Citizens who face unnecessarily high health insurance costs may have their state officials to thank.
According to
CNNMoney, hardball politics is likely to hurt healthcare consumers in red states, where lawmakers have spent more energy opposing Obamacare than fighting for reasonably priced healthcare plans.
In several states run by Democrats, regulators aggressively negotiated with insurers, ultimately securing lower rates for consumers.
Editor's Note: ObamaCare Secrets Revealed
But some Republican-led states disassociated themselves from the process. When insurers submitted rates for review, those states forwarded the filings to the federal government, which lacks authority to disapprove the rates, so the proposed premiums sailed through without scrutiny, CNNMoney reports.
Highlighting the contrast, CNNMoney says Oregon's insurance commissioner played an active role in the reviewing process, demanding justification of the premiums proposed by the state's 14 insurers. In doing so, it was found that at least one insurer made a mathematical error, and others didn't properly document projected increases of medical costs.
In the end, Oregon's commissioner lowered rates for individual plans up to 30 percent. The average premium for a mid-tier plan for a 40-year-old in Portland costs $201 before federal subsidies, according to Kaiser Family Foundation.
By comparison, the average mid-tier plan premium is $269 for a 40-year-old in Florida, where legislators suspended the insurance commissioner's power to approve rates for two years.
The insurers in Florida pretty much got to charge whatever they wanted, says CNNMoney.
According to a Kaiser study, on average, rates were 2.6 percent lower after review compared with insurers' initial requests, though the adjustments varied widely across the states.
"If states were more aggressive in reviewing rates, you saw more of a decrease," Cynthia Cox, policy analyst at Kaiser, tells CNNMoney.
In addition to refusing to set up healthcare exchanges, many states have taken their opposition to Obamacare much further, including legislative battles, federal lawsuits and obstructionist measures,
MarketWatch notes.
For example, navigators are supposed to help people navigate the process and sign up for healthcare.

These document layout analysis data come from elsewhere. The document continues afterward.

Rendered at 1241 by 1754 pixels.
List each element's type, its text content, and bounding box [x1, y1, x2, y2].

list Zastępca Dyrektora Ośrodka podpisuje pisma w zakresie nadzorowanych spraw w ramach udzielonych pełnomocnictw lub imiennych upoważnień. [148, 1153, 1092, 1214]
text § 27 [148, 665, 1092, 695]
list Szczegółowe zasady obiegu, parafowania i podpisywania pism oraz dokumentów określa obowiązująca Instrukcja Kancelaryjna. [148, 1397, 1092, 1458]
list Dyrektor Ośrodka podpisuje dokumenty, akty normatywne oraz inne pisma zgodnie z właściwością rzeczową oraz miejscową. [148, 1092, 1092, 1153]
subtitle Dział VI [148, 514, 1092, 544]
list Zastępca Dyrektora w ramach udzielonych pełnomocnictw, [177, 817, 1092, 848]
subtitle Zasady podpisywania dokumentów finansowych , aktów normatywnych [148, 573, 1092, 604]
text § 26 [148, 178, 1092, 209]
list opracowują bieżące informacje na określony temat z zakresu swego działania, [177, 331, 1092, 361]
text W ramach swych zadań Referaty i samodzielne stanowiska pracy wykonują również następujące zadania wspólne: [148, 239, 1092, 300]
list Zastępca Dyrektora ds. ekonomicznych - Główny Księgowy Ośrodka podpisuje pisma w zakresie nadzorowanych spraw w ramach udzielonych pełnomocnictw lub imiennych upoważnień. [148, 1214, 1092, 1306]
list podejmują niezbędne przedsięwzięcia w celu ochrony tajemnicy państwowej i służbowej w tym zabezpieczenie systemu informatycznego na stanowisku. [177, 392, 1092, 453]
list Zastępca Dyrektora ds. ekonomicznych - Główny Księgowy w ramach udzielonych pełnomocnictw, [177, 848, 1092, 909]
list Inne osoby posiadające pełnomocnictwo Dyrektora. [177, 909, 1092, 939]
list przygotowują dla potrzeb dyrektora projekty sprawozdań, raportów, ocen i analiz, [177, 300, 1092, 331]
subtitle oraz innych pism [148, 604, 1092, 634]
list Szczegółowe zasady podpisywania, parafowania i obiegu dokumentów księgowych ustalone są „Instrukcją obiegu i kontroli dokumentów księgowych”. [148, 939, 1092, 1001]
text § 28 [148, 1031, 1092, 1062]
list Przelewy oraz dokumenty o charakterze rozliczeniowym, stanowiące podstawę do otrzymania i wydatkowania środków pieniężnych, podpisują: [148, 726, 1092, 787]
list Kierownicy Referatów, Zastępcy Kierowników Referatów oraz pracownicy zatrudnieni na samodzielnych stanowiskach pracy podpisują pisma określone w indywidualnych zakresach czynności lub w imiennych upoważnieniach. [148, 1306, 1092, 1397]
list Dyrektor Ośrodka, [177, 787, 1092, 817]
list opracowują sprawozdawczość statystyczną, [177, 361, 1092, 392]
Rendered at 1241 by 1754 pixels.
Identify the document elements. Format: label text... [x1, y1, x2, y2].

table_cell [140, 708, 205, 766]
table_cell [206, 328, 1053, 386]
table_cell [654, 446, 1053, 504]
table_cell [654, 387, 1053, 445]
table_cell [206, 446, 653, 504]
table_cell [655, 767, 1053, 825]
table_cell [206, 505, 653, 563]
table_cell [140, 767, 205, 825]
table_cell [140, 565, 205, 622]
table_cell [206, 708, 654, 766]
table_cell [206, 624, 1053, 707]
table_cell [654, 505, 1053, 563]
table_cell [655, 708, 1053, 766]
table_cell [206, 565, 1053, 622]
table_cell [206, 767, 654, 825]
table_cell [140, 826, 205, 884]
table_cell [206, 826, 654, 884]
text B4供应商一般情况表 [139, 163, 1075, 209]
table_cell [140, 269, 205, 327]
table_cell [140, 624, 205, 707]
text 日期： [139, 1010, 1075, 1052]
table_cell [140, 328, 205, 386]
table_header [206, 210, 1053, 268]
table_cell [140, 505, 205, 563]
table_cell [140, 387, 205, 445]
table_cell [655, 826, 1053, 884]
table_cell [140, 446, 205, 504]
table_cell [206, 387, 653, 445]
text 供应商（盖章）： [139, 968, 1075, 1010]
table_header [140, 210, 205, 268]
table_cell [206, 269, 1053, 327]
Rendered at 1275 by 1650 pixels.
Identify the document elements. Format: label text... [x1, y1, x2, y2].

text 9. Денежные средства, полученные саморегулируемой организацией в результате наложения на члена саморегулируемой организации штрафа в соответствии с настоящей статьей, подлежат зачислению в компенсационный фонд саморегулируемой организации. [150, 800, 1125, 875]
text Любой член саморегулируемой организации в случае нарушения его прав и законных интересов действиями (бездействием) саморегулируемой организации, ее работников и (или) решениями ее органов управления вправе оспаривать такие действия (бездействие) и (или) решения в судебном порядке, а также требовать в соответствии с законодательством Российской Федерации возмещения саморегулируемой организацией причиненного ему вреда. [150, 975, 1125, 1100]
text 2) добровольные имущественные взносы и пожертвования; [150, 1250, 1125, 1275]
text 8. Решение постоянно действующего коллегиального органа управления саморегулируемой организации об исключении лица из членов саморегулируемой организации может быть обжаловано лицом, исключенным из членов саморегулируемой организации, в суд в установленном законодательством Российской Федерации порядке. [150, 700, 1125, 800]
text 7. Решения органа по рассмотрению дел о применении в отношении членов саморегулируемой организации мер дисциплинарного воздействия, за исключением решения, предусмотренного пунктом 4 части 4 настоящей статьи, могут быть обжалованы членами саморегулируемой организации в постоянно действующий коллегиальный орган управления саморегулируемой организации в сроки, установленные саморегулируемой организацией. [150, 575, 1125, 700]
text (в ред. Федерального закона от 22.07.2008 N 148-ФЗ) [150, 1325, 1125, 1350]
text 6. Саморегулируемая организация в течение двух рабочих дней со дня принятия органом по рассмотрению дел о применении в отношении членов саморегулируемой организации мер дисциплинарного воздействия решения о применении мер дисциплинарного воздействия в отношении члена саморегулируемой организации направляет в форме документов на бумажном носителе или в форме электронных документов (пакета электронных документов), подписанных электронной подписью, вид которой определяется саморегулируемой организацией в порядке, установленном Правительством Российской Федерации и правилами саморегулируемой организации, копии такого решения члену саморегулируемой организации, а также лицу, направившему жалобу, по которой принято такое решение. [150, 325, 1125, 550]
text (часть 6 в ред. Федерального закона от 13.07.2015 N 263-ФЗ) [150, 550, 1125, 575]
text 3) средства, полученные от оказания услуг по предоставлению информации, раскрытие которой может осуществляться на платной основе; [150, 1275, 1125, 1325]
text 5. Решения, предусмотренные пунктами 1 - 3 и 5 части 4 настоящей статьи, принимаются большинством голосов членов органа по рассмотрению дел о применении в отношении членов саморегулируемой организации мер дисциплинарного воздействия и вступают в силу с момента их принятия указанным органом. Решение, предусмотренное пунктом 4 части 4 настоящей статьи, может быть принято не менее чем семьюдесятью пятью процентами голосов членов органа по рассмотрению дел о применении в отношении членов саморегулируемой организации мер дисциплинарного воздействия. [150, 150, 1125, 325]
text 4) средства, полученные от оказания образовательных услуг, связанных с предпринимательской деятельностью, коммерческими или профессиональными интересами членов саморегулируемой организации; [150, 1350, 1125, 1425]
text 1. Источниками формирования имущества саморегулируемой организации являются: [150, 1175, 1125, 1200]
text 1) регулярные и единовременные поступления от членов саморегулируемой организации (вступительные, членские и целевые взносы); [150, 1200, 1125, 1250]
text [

But Florida has banned navigators, and Georgia increased the difficulty of becoming a navigator, requiring a state course and a state licensing exam, in addition to the federal government training, MarketWatch reports.
Henry Aaron, healthcare economist and senior fellow at the Brookings Institution, tells MarketWatch the red state movement against Obamacare is comparable to the "massive resistance" in the 1950s when Southern lawmakers opposed allowing black and white students to attend the same schools despite the Supreme Court's ruling.
"The idea that you have a duly passed law, confirmed by the courts, that is affecting tens of millions of people, and you have state officials doing everything in their power to block the enforcement of the law of the land, is in the same corner of the box, so to speak, as a massive resistance," he argues.
Ultimately, the real losers in the political battles over Obamacare could be the people wanting healthcare coverage. In places where hostility toward the law is the greatest, consumers are feeling the greatest impact, according to MarketWatch.